For 19 miles, most of it bumpy enough to shake your bones, State Route 2017 runs down to the Rio Grande and the Mexican border.
Drug smugglers and illegal immigrants pass through here. So do the Border Patrol agents that pursue them, and cowboys heading to a nearby ranch. No one else bothers. The land is sandy and bleak, full of gullies and rattlesnakes.
Yet this parched ground is increasing in value faster than any Manhattan duplex or Malibu villa.
In February, a California entrepreneur bought 7,408 acres for $65 an acre. He promptly sold them in small chunks to some people and in big chunks to others. Some of these buyers quickly resold to others, who resold to still others.
The pieces keep shrinking while the price keeps going up. Buyers are now paying as much as $800 an acre, 12 times the cost six months ago.
At the county clerk’s office in Fort Davis, the county seat, they long ago lost track of how many new landowners Valentine has. They definitely dwarf the hamlet’s population of 217. The best guess is a thousand.
There are thousands of other new owners all over sparsely populated West Texas. Nearly all the sales are for raw, undeveloped land, bought over the Internet or at seminars in distant cities.
Most of the buyers are from California, Florida, New York and other places where the cost of homes has been surging. People on the coasts, who have to spend a fortune for somewhere to live, are spending more for somewhere they can’t.
After four years of real estate mania, the message has sunk in widely and deeply. Land is good. More land is better. Land will always increase in value. Every moment you don’t buy you’re losing money. No need to see it before buying.

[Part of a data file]
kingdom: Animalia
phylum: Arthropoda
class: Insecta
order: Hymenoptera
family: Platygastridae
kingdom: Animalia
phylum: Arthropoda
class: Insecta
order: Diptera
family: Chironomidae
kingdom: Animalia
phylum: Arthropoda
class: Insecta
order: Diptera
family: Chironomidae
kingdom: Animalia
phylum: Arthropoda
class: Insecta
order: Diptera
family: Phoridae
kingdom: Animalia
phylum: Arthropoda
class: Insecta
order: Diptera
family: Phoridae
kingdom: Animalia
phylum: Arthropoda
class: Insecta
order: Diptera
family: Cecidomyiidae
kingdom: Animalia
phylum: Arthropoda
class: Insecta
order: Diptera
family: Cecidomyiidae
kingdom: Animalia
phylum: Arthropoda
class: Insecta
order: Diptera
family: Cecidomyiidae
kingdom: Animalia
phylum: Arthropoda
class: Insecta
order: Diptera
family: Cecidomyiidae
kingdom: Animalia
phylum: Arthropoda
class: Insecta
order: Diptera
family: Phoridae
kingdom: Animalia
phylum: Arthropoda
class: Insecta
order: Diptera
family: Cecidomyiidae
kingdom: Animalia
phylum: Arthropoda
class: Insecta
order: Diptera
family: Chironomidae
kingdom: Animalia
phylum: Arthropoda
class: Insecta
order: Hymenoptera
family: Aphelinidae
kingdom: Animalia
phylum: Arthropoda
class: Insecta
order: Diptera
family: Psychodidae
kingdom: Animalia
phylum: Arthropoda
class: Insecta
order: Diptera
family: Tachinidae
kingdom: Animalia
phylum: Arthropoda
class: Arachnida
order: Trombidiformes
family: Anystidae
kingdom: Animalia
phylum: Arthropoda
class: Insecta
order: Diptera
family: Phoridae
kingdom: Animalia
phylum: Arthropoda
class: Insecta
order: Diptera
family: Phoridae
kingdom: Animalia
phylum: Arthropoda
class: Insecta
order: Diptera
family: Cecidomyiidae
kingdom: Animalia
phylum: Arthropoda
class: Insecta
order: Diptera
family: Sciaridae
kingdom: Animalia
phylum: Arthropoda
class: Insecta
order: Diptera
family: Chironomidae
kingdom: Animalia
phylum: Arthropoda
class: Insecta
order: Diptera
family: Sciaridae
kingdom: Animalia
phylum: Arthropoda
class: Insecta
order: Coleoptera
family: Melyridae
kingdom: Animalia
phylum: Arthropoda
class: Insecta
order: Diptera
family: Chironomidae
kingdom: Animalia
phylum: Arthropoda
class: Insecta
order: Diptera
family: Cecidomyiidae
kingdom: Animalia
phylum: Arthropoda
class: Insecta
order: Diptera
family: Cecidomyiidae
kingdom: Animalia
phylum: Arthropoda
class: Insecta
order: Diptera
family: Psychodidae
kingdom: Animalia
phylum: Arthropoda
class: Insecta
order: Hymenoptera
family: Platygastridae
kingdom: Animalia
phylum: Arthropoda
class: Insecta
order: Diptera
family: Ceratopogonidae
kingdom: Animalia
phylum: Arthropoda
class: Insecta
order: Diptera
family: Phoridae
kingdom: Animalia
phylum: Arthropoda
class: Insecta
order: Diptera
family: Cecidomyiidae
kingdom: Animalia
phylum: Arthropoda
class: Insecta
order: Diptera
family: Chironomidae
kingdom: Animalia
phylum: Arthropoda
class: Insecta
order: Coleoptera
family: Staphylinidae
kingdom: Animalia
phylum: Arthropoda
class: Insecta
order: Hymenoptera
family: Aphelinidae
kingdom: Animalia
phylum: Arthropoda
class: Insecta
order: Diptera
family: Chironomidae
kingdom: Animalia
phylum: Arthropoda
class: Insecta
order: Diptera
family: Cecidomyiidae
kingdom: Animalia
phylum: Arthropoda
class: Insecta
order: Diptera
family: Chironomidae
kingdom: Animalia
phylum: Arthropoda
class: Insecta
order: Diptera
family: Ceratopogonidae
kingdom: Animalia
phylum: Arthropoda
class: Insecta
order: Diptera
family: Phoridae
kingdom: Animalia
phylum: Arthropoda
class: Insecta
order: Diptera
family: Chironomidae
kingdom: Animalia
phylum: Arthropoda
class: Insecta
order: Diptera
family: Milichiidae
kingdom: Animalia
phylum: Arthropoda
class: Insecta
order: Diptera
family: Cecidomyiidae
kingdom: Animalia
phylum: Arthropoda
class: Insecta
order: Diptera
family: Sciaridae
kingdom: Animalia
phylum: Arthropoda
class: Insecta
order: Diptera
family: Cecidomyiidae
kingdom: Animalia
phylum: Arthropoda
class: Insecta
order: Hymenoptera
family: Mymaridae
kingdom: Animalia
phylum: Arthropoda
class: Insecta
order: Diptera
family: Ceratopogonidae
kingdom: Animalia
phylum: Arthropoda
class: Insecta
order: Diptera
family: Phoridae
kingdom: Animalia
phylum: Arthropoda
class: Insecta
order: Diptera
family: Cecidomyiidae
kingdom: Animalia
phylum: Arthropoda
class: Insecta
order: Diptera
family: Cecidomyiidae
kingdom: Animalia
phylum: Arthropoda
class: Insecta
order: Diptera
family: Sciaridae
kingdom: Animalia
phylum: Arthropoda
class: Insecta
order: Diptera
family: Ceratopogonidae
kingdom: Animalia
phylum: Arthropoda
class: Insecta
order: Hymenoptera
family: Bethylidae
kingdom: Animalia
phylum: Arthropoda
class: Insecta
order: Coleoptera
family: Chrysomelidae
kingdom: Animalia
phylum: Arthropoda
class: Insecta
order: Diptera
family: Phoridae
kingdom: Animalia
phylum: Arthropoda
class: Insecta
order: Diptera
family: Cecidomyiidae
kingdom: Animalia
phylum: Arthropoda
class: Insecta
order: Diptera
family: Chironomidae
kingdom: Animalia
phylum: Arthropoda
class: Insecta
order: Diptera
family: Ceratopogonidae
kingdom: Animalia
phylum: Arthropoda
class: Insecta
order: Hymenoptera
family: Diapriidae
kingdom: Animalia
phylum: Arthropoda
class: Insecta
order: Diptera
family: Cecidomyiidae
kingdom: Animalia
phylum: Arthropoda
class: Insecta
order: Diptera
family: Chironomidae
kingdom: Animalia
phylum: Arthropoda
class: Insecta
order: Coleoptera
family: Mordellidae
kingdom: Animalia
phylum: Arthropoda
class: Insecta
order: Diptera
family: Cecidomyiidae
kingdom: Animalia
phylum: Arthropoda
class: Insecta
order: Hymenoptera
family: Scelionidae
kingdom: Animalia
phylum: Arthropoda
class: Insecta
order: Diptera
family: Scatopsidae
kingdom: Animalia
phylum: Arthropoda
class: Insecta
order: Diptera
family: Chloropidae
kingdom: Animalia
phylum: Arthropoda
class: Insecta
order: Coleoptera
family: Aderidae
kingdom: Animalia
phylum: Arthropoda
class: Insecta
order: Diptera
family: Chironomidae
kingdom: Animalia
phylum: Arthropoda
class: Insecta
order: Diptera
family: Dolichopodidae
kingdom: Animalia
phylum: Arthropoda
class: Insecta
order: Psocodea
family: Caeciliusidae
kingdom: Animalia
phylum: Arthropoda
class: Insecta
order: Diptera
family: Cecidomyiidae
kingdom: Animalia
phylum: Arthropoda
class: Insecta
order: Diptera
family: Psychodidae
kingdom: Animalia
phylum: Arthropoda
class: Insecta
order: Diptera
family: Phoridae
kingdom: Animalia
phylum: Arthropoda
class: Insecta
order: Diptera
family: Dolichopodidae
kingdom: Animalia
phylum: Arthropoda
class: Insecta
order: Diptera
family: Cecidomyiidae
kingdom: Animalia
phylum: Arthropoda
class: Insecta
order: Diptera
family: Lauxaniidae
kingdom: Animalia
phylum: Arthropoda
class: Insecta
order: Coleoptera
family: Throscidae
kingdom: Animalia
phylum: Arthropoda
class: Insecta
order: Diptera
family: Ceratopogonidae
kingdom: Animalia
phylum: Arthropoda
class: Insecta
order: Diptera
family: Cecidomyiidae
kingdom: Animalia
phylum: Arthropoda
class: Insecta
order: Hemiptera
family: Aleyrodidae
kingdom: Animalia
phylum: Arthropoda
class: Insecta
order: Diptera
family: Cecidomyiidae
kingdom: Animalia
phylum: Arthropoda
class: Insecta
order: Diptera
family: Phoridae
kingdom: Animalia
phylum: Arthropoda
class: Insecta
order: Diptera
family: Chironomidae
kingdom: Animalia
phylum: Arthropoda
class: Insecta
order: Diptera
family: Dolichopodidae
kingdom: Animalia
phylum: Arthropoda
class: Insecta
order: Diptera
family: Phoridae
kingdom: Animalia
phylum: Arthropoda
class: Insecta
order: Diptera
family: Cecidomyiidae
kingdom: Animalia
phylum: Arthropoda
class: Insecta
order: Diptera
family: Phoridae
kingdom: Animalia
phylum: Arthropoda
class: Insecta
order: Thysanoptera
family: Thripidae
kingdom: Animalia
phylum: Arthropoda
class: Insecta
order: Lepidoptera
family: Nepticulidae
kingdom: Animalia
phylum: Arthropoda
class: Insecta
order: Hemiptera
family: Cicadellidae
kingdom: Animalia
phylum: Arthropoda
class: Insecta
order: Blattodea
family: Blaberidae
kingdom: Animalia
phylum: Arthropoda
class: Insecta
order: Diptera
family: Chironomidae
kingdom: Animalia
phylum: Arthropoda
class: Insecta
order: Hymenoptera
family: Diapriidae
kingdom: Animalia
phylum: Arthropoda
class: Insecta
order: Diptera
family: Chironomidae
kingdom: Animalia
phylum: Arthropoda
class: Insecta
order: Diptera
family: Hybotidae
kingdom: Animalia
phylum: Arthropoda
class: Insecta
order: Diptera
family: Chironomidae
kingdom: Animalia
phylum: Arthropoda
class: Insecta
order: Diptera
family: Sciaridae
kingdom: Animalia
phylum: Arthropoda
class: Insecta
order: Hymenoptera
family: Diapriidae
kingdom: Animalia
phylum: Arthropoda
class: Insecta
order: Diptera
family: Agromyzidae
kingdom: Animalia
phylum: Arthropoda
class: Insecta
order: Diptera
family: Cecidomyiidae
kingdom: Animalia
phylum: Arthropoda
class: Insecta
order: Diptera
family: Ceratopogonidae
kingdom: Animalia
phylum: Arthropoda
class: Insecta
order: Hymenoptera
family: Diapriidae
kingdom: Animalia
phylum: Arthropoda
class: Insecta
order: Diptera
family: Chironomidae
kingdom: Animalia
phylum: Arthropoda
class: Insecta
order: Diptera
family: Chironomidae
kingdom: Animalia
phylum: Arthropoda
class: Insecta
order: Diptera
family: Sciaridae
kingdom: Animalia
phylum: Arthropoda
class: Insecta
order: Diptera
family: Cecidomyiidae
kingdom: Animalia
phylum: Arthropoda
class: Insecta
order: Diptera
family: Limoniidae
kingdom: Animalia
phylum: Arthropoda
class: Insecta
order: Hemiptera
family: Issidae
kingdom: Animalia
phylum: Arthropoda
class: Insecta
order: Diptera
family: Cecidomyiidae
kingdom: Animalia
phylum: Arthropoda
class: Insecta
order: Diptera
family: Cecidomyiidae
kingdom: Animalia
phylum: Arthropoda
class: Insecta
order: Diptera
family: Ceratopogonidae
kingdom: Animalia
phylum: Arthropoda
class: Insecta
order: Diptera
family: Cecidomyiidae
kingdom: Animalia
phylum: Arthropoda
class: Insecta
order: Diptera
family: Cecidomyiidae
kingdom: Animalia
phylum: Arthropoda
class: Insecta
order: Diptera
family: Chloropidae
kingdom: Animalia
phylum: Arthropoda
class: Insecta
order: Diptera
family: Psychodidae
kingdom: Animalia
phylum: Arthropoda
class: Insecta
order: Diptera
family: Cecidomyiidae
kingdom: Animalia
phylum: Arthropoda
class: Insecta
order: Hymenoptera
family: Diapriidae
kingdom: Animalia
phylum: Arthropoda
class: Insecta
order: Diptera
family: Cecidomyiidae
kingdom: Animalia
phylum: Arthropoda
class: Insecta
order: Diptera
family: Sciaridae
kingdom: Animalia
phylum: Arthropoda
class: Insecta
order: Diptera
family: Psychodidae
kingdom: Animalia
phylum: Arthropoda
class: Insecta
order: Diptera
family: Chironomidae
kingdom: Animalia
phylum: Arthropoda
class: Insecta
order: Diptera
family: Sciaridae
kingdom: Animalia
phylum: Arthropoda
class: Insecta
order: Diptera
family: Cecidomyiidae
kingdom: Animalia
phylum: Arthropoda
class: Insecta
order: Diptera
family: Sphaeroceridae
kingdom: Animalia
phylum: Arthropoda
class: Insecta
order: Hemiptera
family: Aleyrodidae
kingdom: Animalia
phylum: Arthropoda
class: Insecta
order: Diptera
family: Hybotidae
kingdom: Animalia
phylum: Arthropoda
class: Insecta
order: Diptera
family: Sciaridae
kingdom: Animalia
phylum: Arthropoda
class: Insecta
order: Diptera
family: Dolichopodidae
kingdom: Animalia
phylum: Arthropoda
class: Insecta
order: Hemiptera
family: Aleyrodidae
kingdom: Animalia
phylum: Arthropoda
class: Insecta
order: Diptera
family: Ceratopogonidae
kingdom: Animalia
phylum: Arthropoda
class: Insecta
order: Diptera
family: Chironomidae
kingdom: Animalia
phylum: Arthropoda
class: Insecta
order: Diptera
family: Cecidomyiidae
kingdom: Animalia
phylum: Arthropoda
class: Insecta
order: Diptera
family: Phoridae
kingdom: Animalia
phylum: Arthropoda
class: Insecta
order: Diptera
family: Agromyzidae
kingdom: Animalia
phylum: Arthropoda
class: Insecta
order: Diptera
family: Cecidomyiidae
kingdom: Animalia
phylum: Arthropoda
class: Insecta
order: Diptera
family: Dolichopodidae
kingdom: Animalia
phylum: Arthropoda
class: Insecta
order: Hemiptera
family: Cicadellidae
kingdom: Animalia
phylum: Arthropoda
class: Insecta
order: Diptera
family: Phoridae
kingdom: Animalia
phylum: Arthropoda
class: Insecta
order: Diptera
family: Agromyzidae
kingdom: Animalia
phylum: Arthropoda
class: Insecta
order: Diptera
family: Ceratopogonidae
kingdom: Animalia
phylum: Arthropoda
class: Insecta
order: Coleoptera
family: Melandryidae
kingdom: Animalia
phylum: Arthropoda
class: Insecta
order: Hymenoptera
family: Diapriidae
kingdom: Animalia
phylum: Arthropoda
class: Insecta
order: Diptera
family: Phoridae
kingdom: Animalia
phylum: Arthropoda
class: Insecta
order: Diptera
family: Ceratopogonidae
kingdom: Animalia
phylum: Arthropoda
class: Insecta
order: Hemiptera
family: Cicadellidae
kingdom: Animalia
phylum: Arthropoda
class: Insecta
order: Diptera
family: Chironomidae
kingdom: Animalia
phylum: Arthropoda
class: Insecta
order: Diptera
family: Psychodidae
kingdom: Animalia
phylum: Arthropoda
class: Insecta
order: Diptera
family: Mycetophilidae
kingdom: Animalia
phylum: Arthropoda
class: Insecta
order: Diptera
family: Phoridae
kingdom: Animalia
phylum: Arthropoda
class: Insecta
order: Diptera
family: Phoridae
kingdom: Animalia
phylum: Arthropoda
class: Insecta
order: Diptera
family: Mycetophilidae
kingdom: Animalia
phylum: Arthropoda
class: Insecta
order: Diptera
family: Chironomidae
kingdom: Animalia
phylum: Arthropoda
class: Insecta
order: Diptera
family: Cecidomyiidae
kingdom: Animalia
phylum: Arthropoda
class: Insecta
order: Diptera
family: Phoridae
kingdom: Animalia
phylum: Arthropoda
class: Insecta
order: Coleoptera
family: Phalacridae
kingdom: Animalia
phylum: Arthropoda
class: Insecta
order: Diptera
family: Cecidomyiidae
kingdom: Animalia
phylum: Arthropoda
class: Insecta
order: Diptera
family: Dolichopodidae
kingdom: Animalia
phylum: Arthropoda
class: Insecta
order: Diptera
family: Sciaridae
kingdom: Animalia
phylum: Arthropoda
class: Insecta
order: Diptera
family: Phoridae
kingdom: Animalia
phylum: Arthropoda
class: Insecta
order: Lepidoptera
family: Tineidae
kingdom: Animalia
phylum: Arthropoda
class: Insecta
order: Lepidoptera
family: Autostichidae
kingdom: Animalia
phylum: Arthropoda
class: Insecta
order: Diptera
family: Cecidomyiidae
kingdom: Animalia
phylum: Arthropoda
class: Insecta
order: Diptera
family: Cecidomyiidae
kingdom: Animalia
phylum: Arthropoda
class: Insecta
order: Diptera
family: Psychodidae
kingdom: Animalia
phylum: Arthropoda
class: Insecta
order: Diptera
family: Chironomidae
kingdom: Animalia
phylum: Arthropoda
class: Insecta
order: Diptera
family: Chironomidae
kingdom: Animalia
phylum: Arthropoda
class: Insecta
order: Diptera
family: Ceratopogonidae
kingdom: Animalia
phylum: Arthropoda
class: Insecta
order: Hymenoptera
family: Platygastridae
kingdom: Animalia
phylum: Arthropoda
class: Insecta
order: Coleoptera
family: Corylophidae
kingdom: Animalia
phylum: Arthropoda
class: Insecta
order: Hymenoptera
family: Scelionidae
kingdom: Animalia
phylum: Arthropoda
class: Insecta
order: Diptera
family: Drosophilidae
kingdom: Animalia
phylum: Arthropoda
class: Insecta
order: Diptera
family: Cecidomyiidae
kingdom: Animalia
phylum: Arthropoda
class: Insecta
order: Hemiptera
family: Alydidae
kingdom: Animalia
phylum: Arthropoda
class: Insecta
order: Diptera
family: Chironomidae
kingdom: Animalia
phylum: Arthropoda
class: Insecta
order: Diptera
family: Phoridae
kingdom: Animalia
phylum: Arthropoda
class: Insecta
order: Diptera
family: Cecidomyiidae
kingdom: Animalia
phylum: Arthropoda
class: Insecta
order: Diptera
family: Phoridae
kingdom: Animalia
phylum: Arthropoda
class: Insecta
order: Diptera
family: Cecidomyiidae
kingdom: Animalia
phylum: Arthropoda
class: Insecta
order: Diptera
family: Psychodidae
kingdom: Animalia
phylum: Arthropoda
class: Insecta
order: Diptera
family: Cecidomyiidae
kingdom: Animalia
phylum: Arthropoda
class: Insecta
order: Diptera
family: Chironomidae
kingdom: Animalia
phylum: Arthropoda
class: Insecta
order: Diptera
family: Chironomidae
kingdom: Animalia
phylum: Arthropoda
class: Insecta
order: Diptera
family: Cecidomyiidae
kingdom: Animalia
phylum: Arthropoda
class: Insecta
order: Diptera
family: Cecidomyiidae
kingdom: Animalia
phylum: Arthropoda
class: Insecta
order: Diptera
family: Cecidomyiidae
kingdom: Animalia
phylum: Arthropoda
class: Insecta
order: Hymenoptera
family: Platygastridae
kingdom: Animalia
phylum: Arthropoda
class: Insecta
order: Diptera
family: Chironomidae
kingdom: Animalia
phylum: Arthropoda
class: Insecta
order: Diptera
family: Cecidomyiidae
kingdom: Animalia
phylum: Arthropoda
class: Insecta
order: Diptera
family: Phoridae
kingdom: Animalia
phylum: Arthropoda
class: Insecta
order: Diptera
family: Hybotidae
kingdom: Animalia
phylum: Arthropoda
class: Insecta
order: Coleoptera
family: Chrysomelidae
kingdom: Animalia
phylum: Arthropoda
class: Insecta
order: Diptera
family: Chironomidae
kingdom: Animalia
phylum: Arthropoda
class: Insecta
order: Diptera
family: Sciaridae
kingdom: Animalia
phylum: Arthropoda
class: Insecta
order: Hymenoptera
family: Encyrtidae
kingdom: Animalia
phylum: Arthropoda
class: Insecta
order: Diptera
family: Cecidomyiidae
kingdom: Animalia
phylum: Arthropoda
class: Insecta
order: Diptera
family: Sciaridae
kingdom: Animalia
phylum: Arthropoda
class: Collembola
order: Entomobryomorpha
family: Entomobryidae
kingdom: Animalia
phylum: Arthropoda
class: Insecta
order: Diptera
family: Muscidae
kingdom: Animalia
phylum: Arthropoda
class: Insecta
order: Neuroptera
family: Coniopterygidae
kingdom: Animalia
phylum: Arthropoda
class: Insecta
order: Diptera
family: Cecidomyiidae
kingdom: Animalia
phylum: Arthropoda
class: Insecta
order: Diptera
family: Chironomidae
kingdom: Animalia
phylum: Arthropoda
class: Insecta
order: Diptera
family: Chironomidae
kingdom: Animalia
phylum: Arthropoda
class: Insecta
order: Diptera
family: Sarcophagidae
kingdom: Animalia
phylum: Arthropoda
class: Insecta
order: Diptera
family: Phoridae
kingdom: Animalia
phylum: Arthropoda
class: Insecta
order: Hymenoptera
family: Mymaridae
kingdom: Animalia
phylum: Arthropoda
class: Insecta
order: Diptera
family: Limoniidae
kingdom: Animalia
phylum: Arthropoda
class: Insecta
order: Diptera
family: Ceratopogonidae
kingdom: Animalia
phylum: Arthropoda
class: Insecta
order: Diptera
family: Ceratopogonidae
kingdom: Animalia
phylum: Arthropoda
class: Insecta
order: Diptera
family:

To do:
1. Render the entries, from their first line through the line that contains "family: Anystidae", as a Markdown table with the columns Row and Line, giving each line its row number and leaving out blank lines.
2. Write what comes next in the article about the rush to buy land in West Texas, picking up after its last sentence.

Answers to the problems:
1.
| Row | Line |
|---|---|
| 1 | kingdom: Animalia |
| 2 | phylum: Arthropoda |
| 3 | class: Insecta |
| 4 | order: Hymenoptera |
| 5 | family: Platygastridae |
| 6 | kingdom: Animalia |
| 7 | phylum: Arthropoda |
| 8 | class: Insecta |
| 9 | order: Diptera |
| 10 | family: Chironomidae |
| 11 | kingdom: Animalia |
| 12 | phylum: Arthropoda |
| 13 | class: Insecta |
| 14 | order: Diptera |
| 15 | family: Chironomidae |
| 16 | kingdom: Animalia |
| 17 | phylum: Arthropoda |
| 18 | class: Insecta |
| 19 | order: Diptera |
| 20 | family: Phoridae |
| 21 | kingdom: Animalia |
| 22 | phylum: Arthropoda |
| 23 | class: Insecta |
| 24 | order: Diptera |
| 25 | family: Phoridae |
| 26 | kingdom: Animalia |
| 27 | phylum: Arthropoda |
| 28 | class: Insecta |
| 29 | order: Diptera |
| 30 | family: Cecidomyiidae |
| 31 | kingdom: Animalia |
| 32 | phylum: Arthropoda |
| 33 | class: Insecta |
| 34 | order: Diptera |
| 35 | family: Cecidomyiidae |
| 36 | kingdom: Animalia |
| 37 | phylum: Arthropoda |
| 38 | class: Insecta |
| 39 | order: Diptera |
| 40 | family: Cecidomyiidae |
| 41 | kingdom: Animalia |
| 42 | phylum: Arthropoda |
| 43 | class: Insecta |
| 44 | order: Diptera |
| 45 | family: Cecidomyiidae |
| 46 | kingdom: Animalia |
| 47 | phylum: Arthropoda |
| 48 | class: Insecta |
| 49 | order: Diptera |
| 50 | family: Phoridae |
| 51 | kingdom: Animalia |
| 52 | phylum: Arthropoda |
| 53 | class: Insecta |
| 54 | order: Diptera |
| 55 | family: Cecidomyiidae |
| 56 | kingdom: Animalia |
| 57 | phylum: Arthropoda |
| 58 | class: Insecta |
| 59 | order: Diptera |
| 60 | family: Chironomidae |
| 61 | kingdom: Animalia |
| 62 | phylum: Arthropoda |
| 63 | class: Insecta |
| 64 | order: Hymenoptera |
| 65 | family: Aphelinidae |
| 66 | kingdom: Animalia |
| 67 | phylum: Arthropoda |
| 68 | class: Insecta |
| 69 | order: Diptera |
| 70 | family: Psychodidae |
| 71 | kingdom: Animalia |
| 72 | phylum: Arthropoda |
| 73 | class: Insecta |
| 74 | order: Diptera |
| 75 | family: Tachinidae |
| 76 | kingdom: Animalia |
| 77 | phylum: Arthropoda |
| 78 | class: Arachnida |
| 79 | order: Trombidiformes |
| 80 | family: Anystidae |

2.
There’s no need to even see a photo. The most aggressive Internet auctioneers post a picture of land as lush as Ireland, and then warn on the photo itself that it has no relation to what’s up for bid.
In a similar vein, they warn that they can’t guarantee anything -- including the condition, accessibility or even the location of the land. How could they? They’ve never seen it either. They live in California too.
Why buyers are unfazed by such caveats is a topic of considerable debate and amusement here in Jeff Davis County. One theory is that the buyers are looking for a greater fool to purchase the land from them before the bubble bursts. Another possibility is that they merely want to be able to brag at their next dinner party that they own a ranch in Texas.
The most worrisome prospect: The buyers think someone’s going to live here, despite the absence of water, electricity, sewers, roads and other amenities.
“You could live there in a tent, if you could find your land,” said Jeff Davis County Clerk Sue Blackley. “But you’d have to helicopter everything in.”
None of the locals seem to think the land is a good investment, no matter how rapidly it has been appreciating. Sure, it was smart 20 years ago to buy desert land near such boomtowns as Phoenix or Tucson. And most of Jeff Davis County is quite pleasant, so much so that it’s being touted as a retirement center.
But the fact that this land is being sold off piecemeal probably guarantees that it will never have electric power or streets. Developers want to work with large tracts they control, not hundreds of small plots whose owners are unlikely to agree on what improvements they will pay for.
Developers also like to build within sight of growing cities. Valentine, however, is a long way from anywhere. El Paso is 160 miles west, San Antonio 450 miles east. That’s a tough commute, even in Texas.
Services might be installed on an individual basis if the land were so stunning that people wanted to live on it. But the folks here say there’s little chance of that, because the land is so ugly. They, unlike nearly all the Internet buyers, have actually seen it.
It’s certainly forbidding. The mesquite trees are so stunted they’re the size of bushes. There are no landmarks, so the view extends for miles, curling up into the Sierra Vieja Mountains, but the Rio Grande, a big selling point in the Internet ads, is hidden away behind a hill. The sun bleaches everything into an amber hue. There’s no reason to linger.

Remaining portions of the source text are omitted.